# [WHAT YOU HAVE TO DO]
From the passage about Daniel's birth, extract the portion that begins at the words "I'll never forget" and stops after the words "Holy Spirit. Amen.", copying it without any changes.

# [GIVEN TEXT]
┄┄┄┄┄┄┄┄┄┄

I'll never forget when he was born; it remains in my inner being. He came out perfect. No missing parts, all intact. For a moment, I recall whispering, "God, he is alive, he is alive." Then reality hit. There was no breath in Daniel, no movement. His head tilted back, his body breathless and limp. Daniel, gone to the Lord before his birth.

Have you ever held a woman's belly with a child and felt that child's movement? So awesome, so beautiful, yet tragic. It made me realize that until birth, you never know what you are going to get. Maybe a child with special needs, one that God takes home, or, for me, the hardest possibility—one who does not accept Jesus as Lord and Savior.

Painful… I weep for those children, boys, girls, men, and women. My soul seeks them, for we are called to make disciples and baptize them in the name of the Father, Son, and Holy Spirit. Amen.

Well, Daniela was born after—a God-send. Did you pay attention to the name, Daniela? Yes… Daniel with an "a" at the end.

┄┄┄┄┄┄┄┄┄┄

# [DATA EXCERPTS]

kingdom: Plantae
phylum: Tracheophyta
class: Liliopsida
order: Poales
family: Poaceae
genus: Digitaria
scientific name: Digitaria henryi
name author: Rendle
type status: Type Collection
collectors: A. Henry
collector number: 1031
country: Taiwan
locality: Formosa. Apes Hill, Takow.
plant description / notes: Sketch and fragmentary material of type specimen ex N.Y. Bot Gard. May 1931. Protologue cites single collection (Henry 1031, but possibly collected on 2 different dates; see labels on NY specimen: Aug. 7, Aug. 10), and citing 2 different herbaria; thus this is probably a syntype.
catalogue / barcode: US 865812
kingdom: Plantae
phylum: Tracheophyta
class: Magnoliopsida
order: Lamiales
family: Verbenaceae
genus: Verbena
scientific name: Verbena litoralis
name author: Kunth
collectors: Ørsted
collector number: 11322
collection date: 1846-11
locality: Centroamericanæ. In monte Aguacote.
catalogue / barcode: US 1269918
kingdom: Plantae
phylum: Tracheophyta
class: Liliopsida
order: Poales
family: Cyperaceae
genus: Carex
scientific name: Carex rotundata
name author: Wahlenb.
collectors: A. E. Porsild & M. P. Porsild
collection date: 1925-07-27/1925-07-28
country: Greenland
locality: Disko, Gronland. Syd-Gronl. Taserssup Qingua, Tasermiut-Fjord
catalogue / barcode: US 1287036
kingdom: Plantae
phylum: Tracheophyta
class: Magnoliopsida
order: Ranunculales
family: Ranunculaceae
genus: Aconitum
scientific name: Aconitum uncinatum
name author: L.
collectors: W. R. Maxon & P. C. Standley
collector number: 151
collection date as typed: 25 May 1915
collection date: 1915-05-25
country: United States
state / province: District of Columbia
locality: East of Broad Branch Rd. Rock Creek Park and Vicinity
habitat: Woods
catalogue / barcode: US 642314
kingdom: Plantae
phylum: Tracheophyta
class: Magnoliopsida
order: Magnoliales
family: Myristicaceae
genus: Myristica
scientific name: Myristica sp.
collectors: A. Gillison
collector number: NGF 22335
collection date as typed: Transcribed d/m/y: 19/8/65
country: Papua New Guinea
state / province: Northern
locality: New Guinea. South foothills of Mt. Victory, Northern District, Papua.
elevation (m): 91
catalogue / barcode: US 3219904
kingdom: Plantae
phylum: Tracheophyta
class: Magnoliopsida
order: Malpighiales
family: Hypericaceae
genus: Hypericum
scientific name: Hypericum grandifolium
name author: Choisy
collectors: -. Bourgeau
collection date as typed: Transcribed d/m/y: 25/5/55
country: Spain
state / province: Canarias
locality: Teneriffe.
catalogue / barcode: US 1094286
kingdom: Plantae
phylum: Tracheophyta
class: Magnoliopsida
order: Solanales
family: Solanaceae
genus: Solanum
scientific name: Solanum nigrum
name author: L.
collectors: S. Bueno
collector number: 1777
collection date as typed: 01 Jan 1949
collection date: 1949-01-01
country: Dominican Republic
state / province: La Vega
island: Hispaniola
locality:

┄┄┄┄┄┄┄┄┄┄

# [EXPECTED OUTPUT]
I'll never forget when he was born; it remains in my inner being. He came out perfect. No missing parts, all intact. For a moment, I recall whispering, "God, he is alive, he is alive." Then reality hit. There was no breath in Daniel, no movement. His head tilted back, his body breathless and limp. Daniel, gone to the Lord before his birth.

Have you ever held a woman's belly with a child and felt that child's movement? So awesome, so beautiful, yet tragic. It made me realize that until birth, you never know what you are going to get. Maybe a child with special needs, one that God takes home, or, for me, the hardest possibility—one who does not accept Jesus as Lord and Savior.

Painful… I weep for those children, boys, girls, men, and women. My soul seeks them, for we are called to make disciples and baptize them in the name of the Father, Son, and Holy Spirit. Amen.